Research has identified three types of staffing policies in international businesses: the ethnocentric approach, the polycentric approach, and the geocentric approach.
We will review each policy and link it to the firm’s strategy.
The most attractive staffing policy is probably the geocentric approach, although there are several impediments to adopting it.
The Ethnocentric Approach
An ethnocentric staffing policy is one in which parent-country nationals fill all key management positions.
This practice was widespread at one time.
Firms such as Procter & Gamble, Philips NV, AND Matsushita originally followed it.
In the Dutch firm Philips, for example, all important positions in most foreign subsidiaries were at one time held by Dutch nationals, who were referred to by their non-Dutch colleagues as the Dutch Mafia.
In many Japanese and south Korean firms, such as Toyota, Matsushita, and Samsung, key positions in international operations have often been held by home-country nationals.
According to the Japanese Overseas Enterprise Association, in 1996 only 29 percent of foreign subsidiaries of Japanese companies had presidents who were not Japanese.

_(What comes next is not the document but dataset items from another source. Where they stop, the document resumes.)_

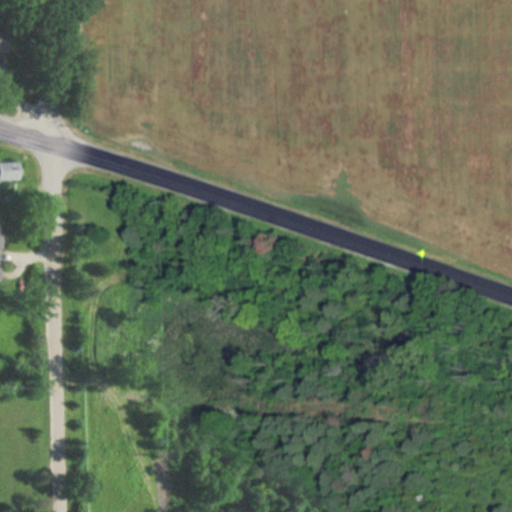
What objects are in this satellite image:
building: (2, 40)
road: (27, 136)
building: (8, 170)
road: (283, 217)
road: (56, 255)
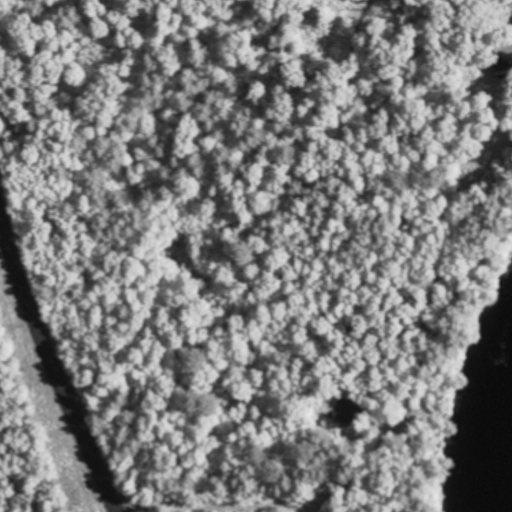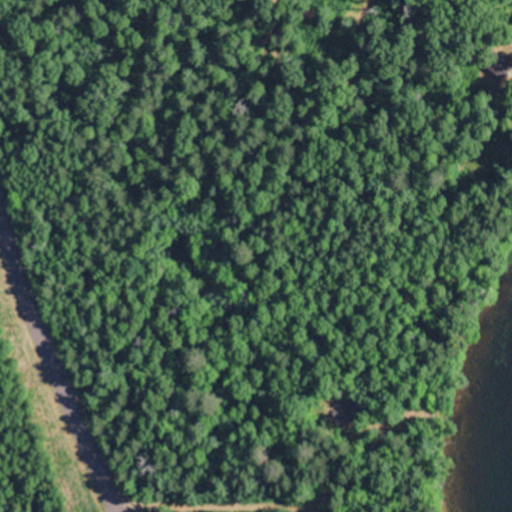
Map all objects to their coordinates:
road: (45, 395)
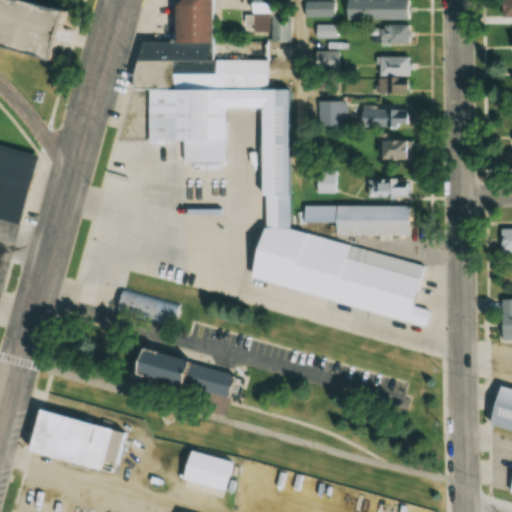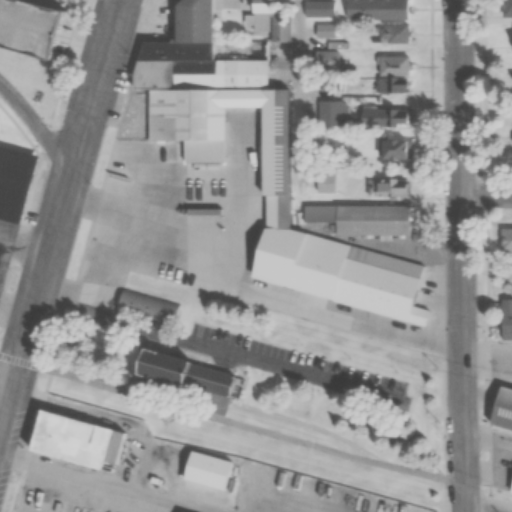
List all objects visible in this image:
building: (231, 3)
building: (319, 7)
building: (505, 8)
building: (375, 9)
building: (258, 15)
building: (279, 28)
building: (20, 29)
building: (324, 30)
building: (394, 33)
building: (22, 37)
building: (510, 44)
building: (392, 74)
building: (511, 83)
road: (299, 91)
building: (329, 112)
building: (390, 116)
road: (36, 123)
building: (181, 126)
building: (261, 139)
building: (394, 149)
building: (259, 160)
building: (326, 181)
building: (13, 182)
building: (388, 187)
road: (488, 197)
road: (60, 216)
building: (271, 218)
building: (360, 218)
building: (373, 218)
building: (505, 240)
road: (464, 255)
building: (333, 277)
building: (141, 310)
building: (505, 318)
road: (219, 353)
parking lot: (295, 361)
road: (488, 361)
building: (178, 373)
building: (179, 382)
building: (499, 411)
building: (505, 411)
road: (232, 423)
building: (74, 432)
building: (64, 445)
building: (204, 471)
building: (198, 473)
building: (510, 484)
road: (476, 510)
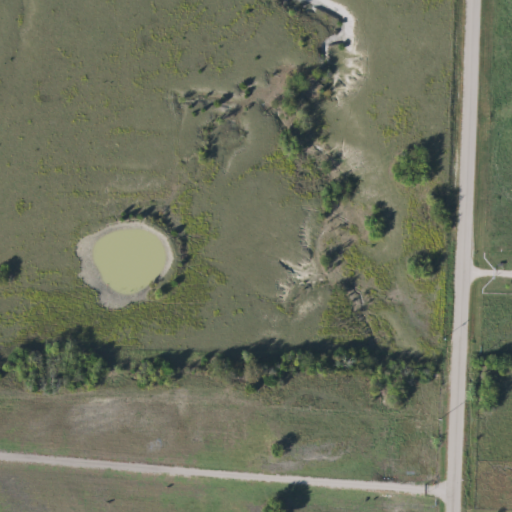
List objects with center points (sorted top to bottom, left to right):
road: (464, 256)
road: (487, 261)
road: (225, 466)
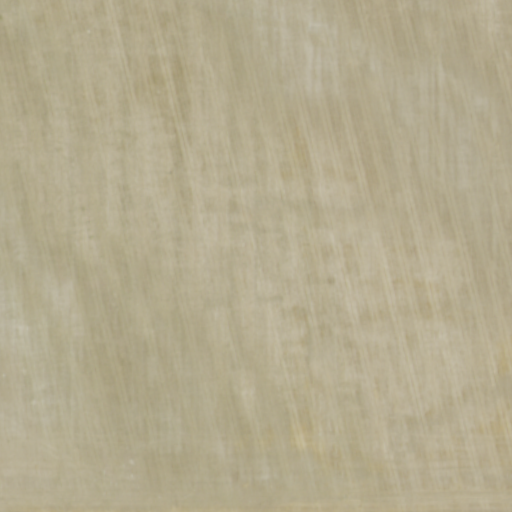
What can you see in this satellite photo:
crop: (255, 256)
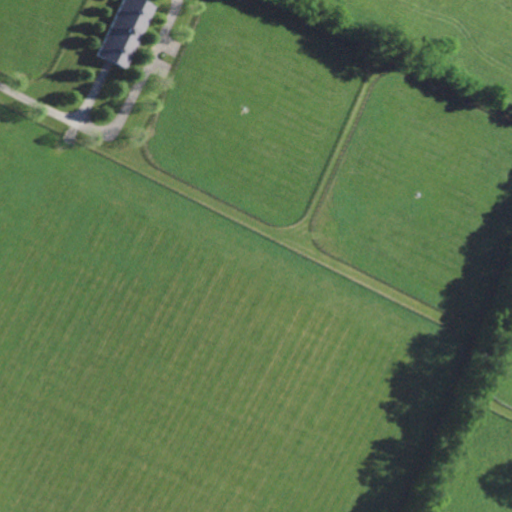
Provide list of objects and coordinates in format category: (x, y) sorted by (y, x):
building: (121, 31)
road: (136, 83)
road: (60, 111)
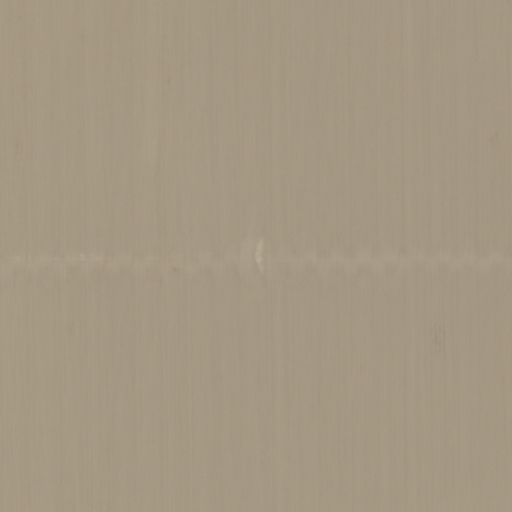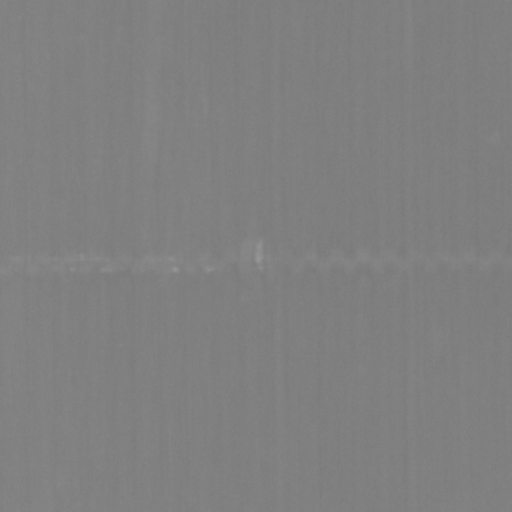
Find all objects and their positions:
crop: (256, 256)
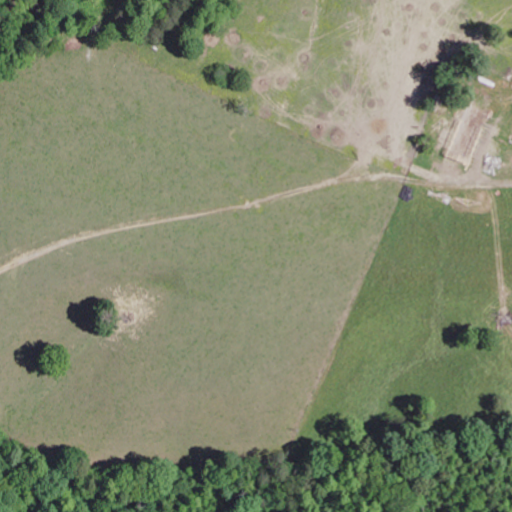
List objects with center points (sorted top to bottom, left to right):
building: (464, 136)
road: (468, 178)
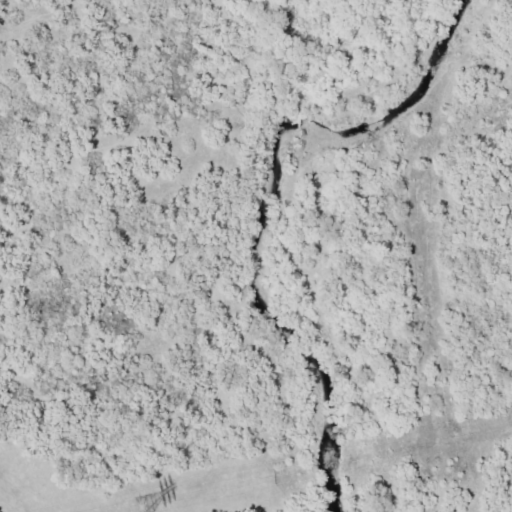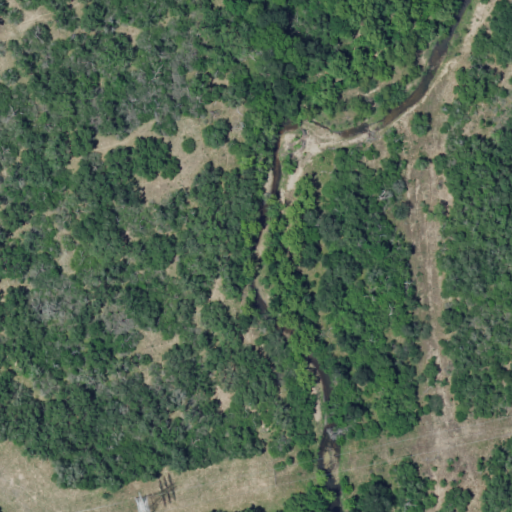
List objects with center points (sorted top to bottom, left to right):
power tower: (140, 507)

In contrast, 66 percent of the Japanese subsidiaries of foreign companies had Japanese presidents.
Firms pursue an ethnocentric staffing policy for three reasons.

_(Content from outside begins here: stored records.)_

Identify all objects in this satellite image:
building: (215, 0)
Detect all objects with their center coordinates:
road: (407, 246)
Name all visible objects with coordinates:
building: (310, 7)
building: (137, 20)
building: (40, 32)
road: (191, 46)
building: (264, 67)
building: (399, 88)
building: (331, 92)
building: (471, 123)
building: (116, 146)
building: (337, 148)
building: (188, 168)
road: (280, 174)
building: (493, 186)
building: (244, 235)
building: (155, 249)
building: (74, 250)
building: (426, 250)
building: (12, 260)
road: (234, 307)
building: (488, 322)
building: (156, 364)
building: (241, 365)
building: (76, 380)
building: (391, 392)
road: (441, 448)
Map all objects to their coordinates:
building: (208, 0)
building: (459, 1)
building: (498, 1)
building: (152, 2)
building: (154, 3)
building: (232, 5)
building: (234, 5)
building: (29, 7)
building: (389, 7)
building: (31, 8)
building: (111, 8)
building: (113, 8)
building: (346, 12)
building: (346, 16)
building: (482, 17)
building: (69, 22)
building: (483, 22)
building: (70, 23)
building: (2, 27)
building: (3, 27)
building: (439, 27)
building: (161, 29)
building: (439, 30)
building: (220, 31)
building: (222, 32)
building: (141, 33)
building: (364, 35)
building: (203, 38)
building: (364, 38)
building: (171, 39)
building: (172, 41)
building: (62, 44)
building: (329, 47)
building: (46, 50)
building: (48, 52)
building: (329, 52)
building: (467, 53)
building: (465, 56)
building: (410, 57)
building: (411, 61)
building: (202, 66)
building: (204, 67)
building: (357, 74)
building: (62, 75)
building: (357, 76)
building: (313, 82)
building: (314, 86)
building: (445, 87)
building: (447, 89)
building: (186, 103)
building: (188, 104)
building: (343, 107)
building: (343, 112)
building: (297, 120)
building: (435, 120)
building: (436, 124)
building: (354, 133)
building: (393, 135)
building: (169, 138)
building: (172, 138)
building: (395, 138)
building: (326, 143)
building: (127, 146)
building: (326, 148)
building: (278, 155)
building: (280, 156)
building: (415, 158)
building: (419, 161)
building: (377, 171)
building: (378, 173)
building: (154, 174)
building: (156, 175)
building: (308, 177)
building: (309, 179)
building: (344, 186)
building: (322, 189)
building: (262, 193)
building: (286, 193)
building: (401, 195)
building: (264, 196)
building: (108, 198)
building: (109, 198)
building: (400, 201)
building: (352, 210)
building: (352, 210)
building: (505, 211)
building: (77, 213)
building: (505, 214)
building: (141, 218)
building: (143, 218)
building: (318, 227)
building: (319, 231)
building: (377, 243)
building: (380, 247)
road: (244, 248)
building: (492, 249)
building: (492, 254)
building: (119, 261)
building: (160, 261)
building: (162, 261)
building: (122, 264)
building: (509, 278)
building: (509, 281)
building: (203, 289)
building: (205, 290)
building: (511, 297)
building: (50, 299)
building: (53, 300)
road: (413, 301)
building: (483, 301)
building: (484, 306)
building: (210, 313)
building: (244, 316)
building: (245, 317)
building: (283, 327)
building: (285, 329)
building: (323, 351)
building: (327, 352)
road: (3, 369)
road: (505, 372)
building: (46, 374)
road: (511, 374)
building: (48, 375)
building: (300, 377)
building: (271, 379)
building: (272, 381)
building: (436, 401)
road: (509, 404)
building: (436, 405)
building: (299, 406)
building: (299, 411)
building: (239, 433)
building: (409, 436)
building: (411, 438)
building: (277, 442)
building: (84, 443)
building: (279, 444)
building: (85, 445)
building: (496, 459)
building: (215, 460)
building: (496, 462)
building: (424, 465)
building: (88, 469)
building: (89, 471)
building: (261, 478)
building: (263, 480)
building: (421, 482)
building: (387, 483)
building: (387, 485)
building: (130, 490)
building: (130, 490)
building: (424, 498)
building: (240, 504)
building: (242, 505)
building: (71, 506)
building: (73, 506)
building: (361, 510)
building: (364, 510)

First, the firm may believe the host country lacks qualified individuals to fill senior management positions.
This argument is heard most often when the firm has operations in less developed countries.
Second, the firm may see an ethnocentric staffing policy as the best way to maintain a unified corporate culture.
Many Japanese firms, for example, prefer expatriate Japanese managers to head their foreign operations because these managers have been socialized into the firm’s culture while employed in Japanese.
Procter & Gamble until recently preferred to staff important management positions in its foreign subsidiaries with U.S. nationals who had been socialized into P&G’s corporate culture by years of employment in its U.S. operations.
Such reasoning tends to predominate when a firm places a high value on its corporate culture.